NEW DELHI, May 3: Slowly but surely the Taliban, the ruling clique in Afghanistan, seems to be tightening its grip on women’s liberty. “Slowly, slowly the Taliban want to increase the restrictions on women,” the educated women in the war-torn country feel.

The apprehension has come from the Taliban’s handling of women when it first time ruled the country before banished by the American forces. Though the Taliban.2 is claimed to be a “changed organisation” and has promised to treat the women citizens as equals, not many in the country and elsewhere believed it.

The latest diktat signifying the Taliban’s real intentions has come from its orders to progressively reduce the women drivers on the roads. Taliban officials in Afghanistan’s most progressive city have told driving instructors to stop issuing licences to women, media reports indicated. While Afghanistan is a deeply conservative, patriarchal country, it is not uncommon for women to drive in larger cities — particularly Herat in the northwest, which has long been considered liberal by Afghan standards.

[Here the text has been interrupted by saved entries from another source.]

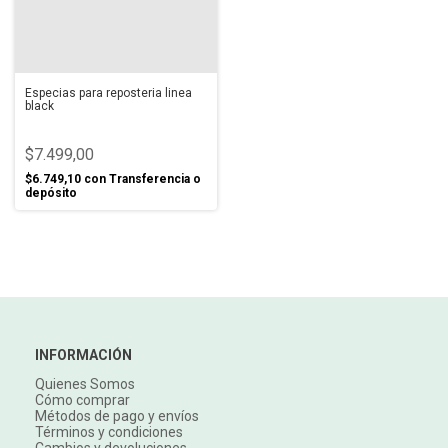
Especias para reposteria linea
black
$7.499,00
$6.749,10
con
Transferencia o
depósito
INFORMACIÓN
Quienes Somos
Cómo comprar
Métodos de pago y envíos
Términos y condiciones
Cambios y devoluciones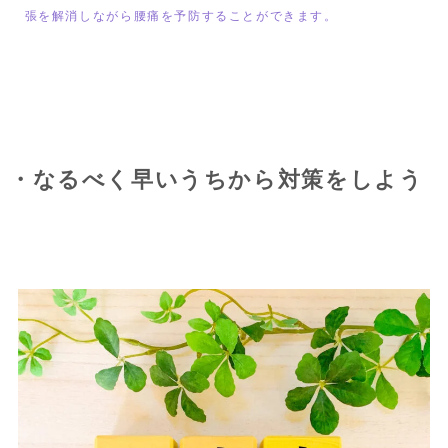
張を解消しながら腰痛を予防することができます。
・なるべく早いうちから対策をしよう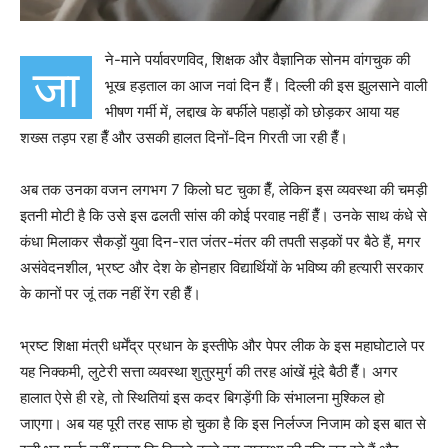
ने-माने पर्यावरणविद, शिक्षक और वैज्ञानिक सोनम वांगचुक की
जा
भूख हड़ताल का आज नवां दिन हैँ। दिल्ली की इस झुलसाने वाली
भीषण गर्मी में, लद्दाख के बर्फीले पहाड़ों को छोड़कर आया यह
शख्स तड़प रहा हैँ और उसकी हालत दिनों-दिन गिरती जा रही हैँ।
अब तक उनका वजन लगभग 7 किलो घट चुका हैँ, लेकिन इस व्यवस्था की चमड़ी
इतनी मोटी है कि उसे इस ढलती सांस की कोई परवाह नहीं हैँ। उनके साथ कंधे से
कंधा मिलाकर सैकड़ों युवा दिन-रात जंतर-मंतर की तपती सड़कों पर बैठे हैं, मगर
असंवेदनशील, भ्रष्ट और देश के होनहार विद्यार्थियों के भविष्य की हत्यारी सरकार
के कानों पर जूं तक नहीं रेंग रही हैँ।
भ्रष्ट शिक्षा मंत्री धर्मेंद्र प्रधान के इस्तीफे और पेपर लीक के इस महाघोटाले पर
यह निक्कमी, लुटेरी सत्ता व्यवस्था शुतुरमुर्ग की तरह आंखें मूंदे बैठी हैँ। अगर
हालात ऐसे ही रहे, तो स्थितियां इस कदर बिगड़ेंगी कि संभालना मुश्किल हो
जाएगा। अब यह पूरी तरह साफ हो चुका है कि इस निर्लज्ज निजाम को इस बात से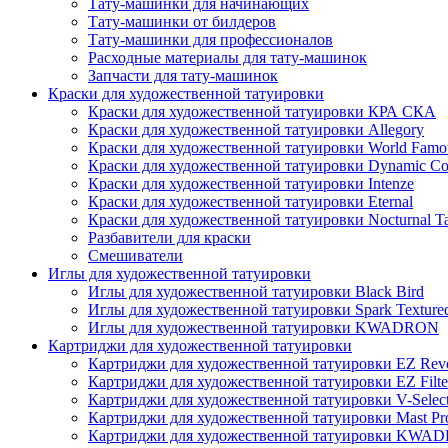
Тату-машинки для начинающих
Тату-машинки от билдеров
Тату-машинки для профессионалов
Расходные материалы для тату-машинок
Запчасти для тату-машинок
Краски для художественной татуировки
Краски для художественной татуировки КРА СКА
Краски для художественной татуировки Allegory
Краски для художественной татуировки World Famou
Краски для художественной татуировки Dynamic Co
Краски для художественной татуировки Intenze
Краски для художественной татуировки Eternal
Краски для художественной татуировки Nocturnal Ta
Разбавители для краски
Смешиватели
Иглы для художественной татуировки
Иглы для художественной татуировки Black Bird
Иглы для художественной татуировки Spark Texture
Иглы для художественной татуировки KWADRON
Картриджи для художественной татуировки
Картриджи для художественной татуировки EZ Revo
Картриджи для художественной татуировки EZ Filte
Картриджи для художественной татуировки V-Selec
Картриджи для художественной татуировки Mast Pr
Картриджи для художественной татуировки KWA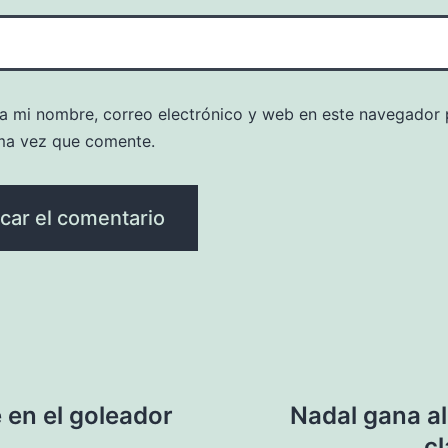
a mi nombre, correo electrónico y web en este navegador 
ma vez que comente.
 en el goleador
Nadal gana al
cl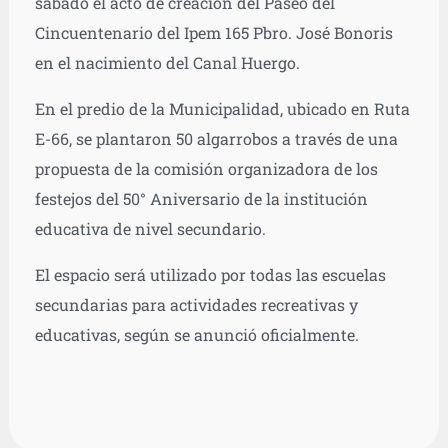
sábado el acto de creación del Paseo del
Cincuentenario del Ipem 165 Pbro. José Bonoris
en el nacimiento del Canal Huergo.
En el predio de la Municipalidad, ubicado en Ruta
E-66, se plantaron 50 algarrobos a través de una
propuesta de la comisión organizadora de los
festejos del 50° Aniversario de la institución
educativa de nivel secundario.
El espacio será utilizado por todas las escuelas
secundarias para actividades recreativas y
educativas, según se anunció oficialmente.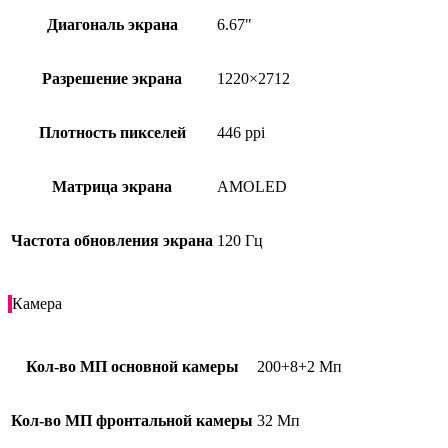
Диагональ экрана
6.67"
Разрешение экрана
1220×2712
Плотность пикселей
446 ppi
Матрица экрана
AMOLED
Частота обновления экрана
120 Гц
Камера
Кол-во МП основной камеры
200+8+2 Мп
Кол-во МП фронтальной камеры
32 Мп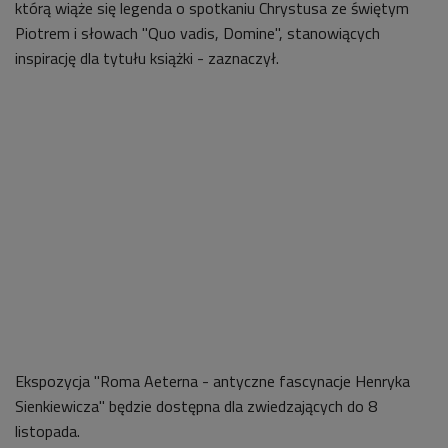
którą wiąże się legenda o spotkaniu Chrystusa ze świętym
Piotrem i słowach "Quo vadis, Domine", stanowiących
inspirację dla tytułu książki - zaznaczył.
Ekspozycja "Roma Aeterna - antyczne fascynacje Henryka
Sienkiewicza" będzie dostępna dla zwiedzających do 8
listopada.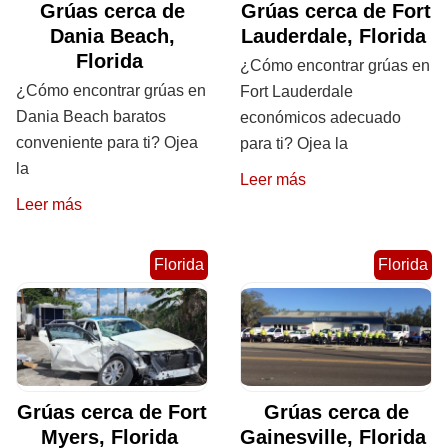
Grúas cerca de
Grúas cerca de Fort
Dania Beach,
Lauderdale, Florida
Florida
¿Cómo encontrar grúas en
¿Cómo encontrar grúas en
Fort Lauderdale
Dania Beach baratos
económicos adecuado
conveniente para ti? Ojea
para ti? Ojea la
la
Leer más
Leer más
Florida
Florida
Grúas cerca de Fort
Grúas cerca de
Myers, Florida
Gainesville, Florida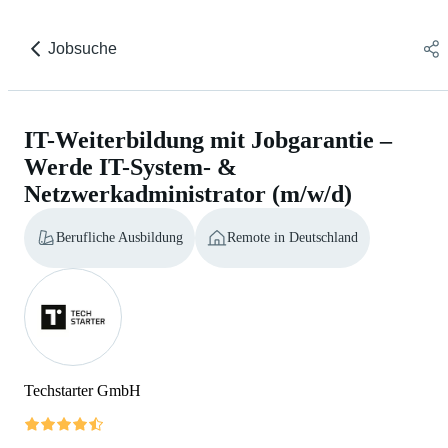
Jobsuche
IT-Weiterbildung mit Jobgarantie –
Werde IT-System- &
Netzwerkadministrator (m/w/d)
Berufliche Ausbildung
Remote in Deutschland
Techstarter GmbH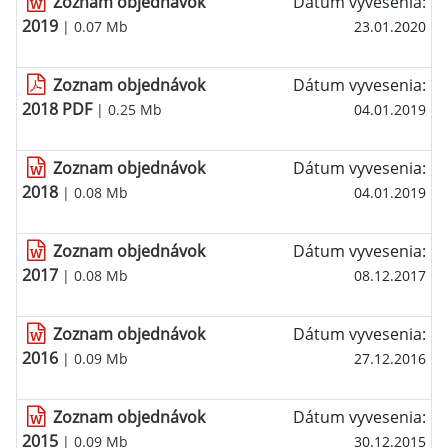
Zoznam objednávok
Dátum vyvesenia:
2019
| 0.07 Mb
23.01.2020
Zoznam objednávok
Dátum vyvesenia:
2018 PDF
| 0.25 Mb
04.01.2019
Zoznam objednávok
Dátum vyvesenia:
2018
| 0.08 Mb
04.01.2019
Zoznam objednávok
Dátum vyvesenia:
2017
| 0.08 Mb
08.12.2017
Zoznam objednávok
Dátum vyvesenia:
2016
| 0.09 Mb
27.12.2016
Zoznam objednávok
Dátum vyvesenia:
2015
| 0.09 Mb
30.12.2015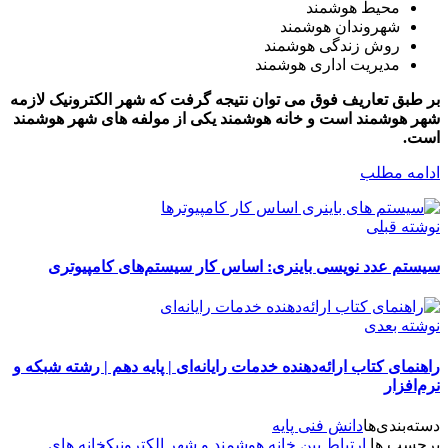
محیط هوشمند
شهروندان هوشمند
روش زندگی هوشمند
مدیریت اداری هوشمند
بر طبق تعاریف فوق می توان نتیجه گرفت که شهر الکترونیک لازمه
شهر هوشمند است و خانه هوشمند یکی از مولفه های شهر هوشمند
است.
ادامه مطلب
نوشته قبلی
سیستم عدد نویسی باینری: اساس کار سیستم‌های کامپیوتری
نوشته بعدی
راهنمای کتاب ارائه‌دهنده خدمات رایانه‌ای | پایه دهم | رشته شبکه و
نرم‌افزار
دسته‌بندی‌ها
دانش فنی پایه
برچسب ها
ارتباط بین خانه هوشمند و شهر الکترونیک
خانه های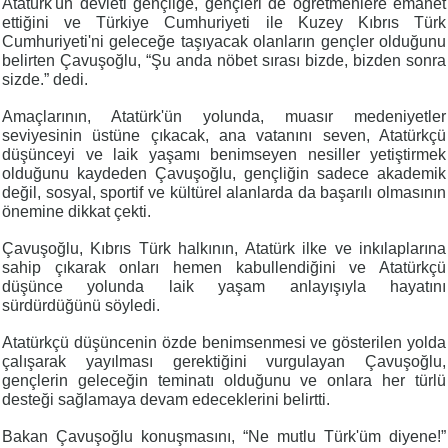
Atatürk'ün devleti gençliğe, gençleri de öğretmenlere emanet
ettiğini ve Türkiye Cumhuriyeti ile Kuzey Kıbrıs Türk
Cumhuriyeti'ni geleceğe taşıyacak olanların gençler olduğunu
belirten Çavuşoğlu, “Şu anda nöbet sırası bizde, bizden sonra
sizde.” dedi.
Amaçlarının, Atatürk'ün yolunda, muasır medeniyetler
seviyesinin üstüne çıkacak, ana vatanını seven, Atatürkçü
düşünceyi ve laik yaşamı benimseyen nesiller yetiştirmek
olduğunu kaydeden Çavuşoğlu, gençliğin sadece akademik
değil, sosyal, sportif ve kültürel alanlarda da başarılı olmasının
önemine dikkat çekti.
Çavuşoğlu, Kıbrıs Türk halkının, Atatürk ilke ve inkılaplarına
sahip çıkarak onları hemen kabullendiğini ve Atatürkçü
düşünce yolunda laik yaşam anlayışıyla hayatını
sürdürdüğünü söyledi.
Atatürkçü düşüncenin özde benimsenmesi ve gösterilen yolda
çalışarak yayılması gerektiğini vurgulayan Çavuşoğlu,
gençlerin geleceğin teminatı olduğunu ve onlara her türlü
desteği sağlamaya devam edeceklerini belirtti.
Bakan Çavuşoğlu konuşmasını, “Ne mutlu Türk'üm diyene!”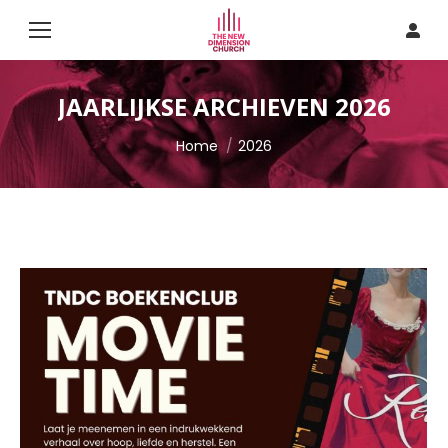
JAARLIJKSE ARCHIEVEN
2026
Je bent hier:
Home
2026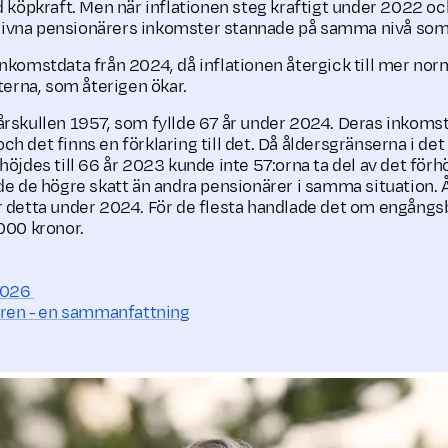
köpkraft. Men när inflationen steg kraftigt under 2022 oc
blivna pensionärers inkomster stannade på samma nivå som 
 inkomstdata från 2024, då inflationen återgick till mer nor
terna, som återigen ökar.
å årskullen 1957, som fyllde 67 år under 2024. Deras inkomst
och det finns en förklaring till det. Då åldersgränserna i de
jdes till 66 år 2023 kunde inte 57:orna ta del av det för
e de högre skatt än andra pensionärer i samma situation. 
detta under 2024. För de flesta handlade det om engångs
000 kronor.
2026
åren - en sammanfattning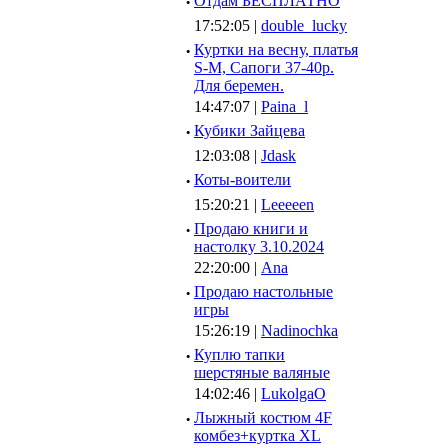
·
Отдам БЕСПЛАТНО
17:52:05 |
double_lucky
·
Куртки на весну, платья
S-M, Сапоги 37-40р.
Для беремен.
14:47:07 |
Paina_l
·
Кубики Зайцева
12:03:08 |
Jdask
·
Коты-воители
15:20:21 |
Leeeeen
·
Продаю книги и
настолку 3.10.2024
22:20:00 |
Ana
·
Продаю настольные
игры
15:26:19 |
Nadinochka
·
Куплю тапки
шерстяные валяные
14:02:46 |
LukolgaO
·
Лыжный костюм 4F
комбез+куртка XL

“We have been verbally instructed to stop issuing licenses to women drivers … but not directed to stop women from driving in the city,” a senior official of Herat’s Traffic Management Institute that oversees driving schools, said. A woman driving instructor who owns a training institute confirmed the report and said the Taliban want to ensure that the next generation would not have the same opportunities as their mothers. “We were told not to offer driving lessons and not to issue licenses,” she said.

The insurgents-turned-rulers seized back control of the country in August last year, promising a softer rule than their last stint in power between 1996 and 2001, which was dominated by human rights abuses. But they have increasingly restricted the rights of Afghans, particularly girls and women who have been prevented from returning to secondary school and many government jobs.

“I personally told a Taliban (guard) that it’s more comfortable for me to travel in my car than sit beside a taxi driver,” a woman resident said. “I need to be able to take my family to a doctor in my car without waiting for my brother or husband to come home,” she said.

Naim al-Haq Haqqani, who heads the provincial information and culture department, said no official order had been given. The Taliban have largely refrained from issuing national, written decrees, instead allowing local authorities to issue their own edicts, sometimes verbally. “It is not written on any car that it belongs only to men,” said a woman who has been driving for years. “In fact it is safer if a woman drives her own vehicle,” she felt.

The 26-year old Zainab Mohseni who had recently applied for a licence because she says women feel safer in their own cars than in taxis driven by male drivers, believed the latest decision was just a fresh sign that the Taliban regime would stop at nothing to prevent Afghan women from enjoying the few rights they have left.